The first behavior of input inputs is two positive integers n, Q, which represents the range of the horizontal ordinate and the number of Konjac Konjac Bob's operations (including number of placements and number of queries). Next to Q, each row represents an operation for Konjac Konjac Bob, with the following format: First the first number type, which indicates the type of operation. Type=1 indicates placement, type=2 is asking. If type=1, then there will be three positive integers x, y, V, indicating the coordinates on the hour (x, y) place the V bottle Laoshan white flower snake grass water. (1≤x, Y≤n, 1≤v≤10^9) if type=2, next there will be five positive integers x1, y1, x2, y2, K, indicating the question of the rectangular area (x1, y1), (x2, y2), Laoshan white snake grass water bottle number k is how much. (1≤X1≤X2≤N,1≤Y1≤Y2≤N,1≤K≤Q) to reflect the online nature of the program, you need to vary the data you read (except for the type value) or Lastans, where Lastans represents the answer to the last query. If the answer to the last question is "naive! Orzzyz. " (see sample output), Lastans is set to 0. The initial Lastans is 0. There is no Laoshan on the initial plane of the white flower snake grass water. There are 12 sets of test data.

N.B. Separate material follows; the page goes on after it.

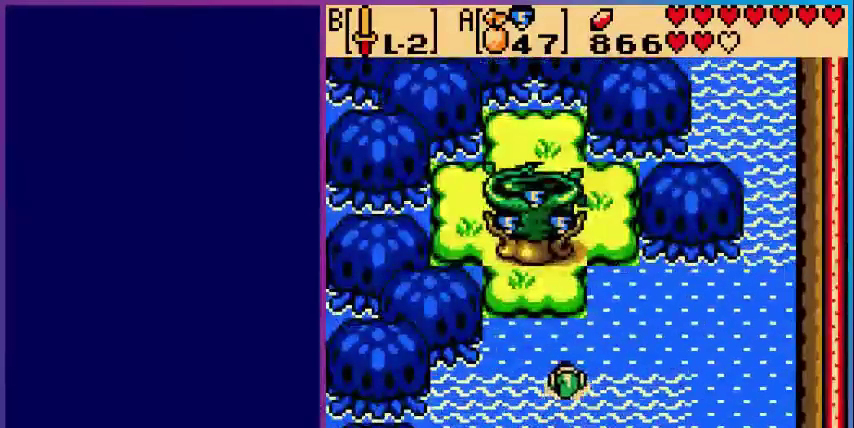
{"buttons": ["DPAD_RIGHT"], "events": [[440, "DPAD_UP", "up"]]}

For all the data, n≤500,000. The range of Q is shown in the table below: test pilot 1-2 q=1,000 testing point 3-7 q=50,000 test point 8-12 q=100,000

Output for each inquiry (type=2 operation), answer Laoshan white snake grass water bottle number k is how much. If there are no more than k bottles, please output "naive! Orzzyz. " (The output does not contain double quotes).

Sample Input10 7
1 1 1 1
1 2 2 3
1 4 1 2
1 3 4 4
2 1 1 4 1 3
2 2 2 3 5 4
2 2 1 4 4 2Sample Outputnaive! Orzzyz.
naive! Orzzyz.
3 the name ... segment Tree Set k-d tree, reconstruction words will take out all the achievements and put back.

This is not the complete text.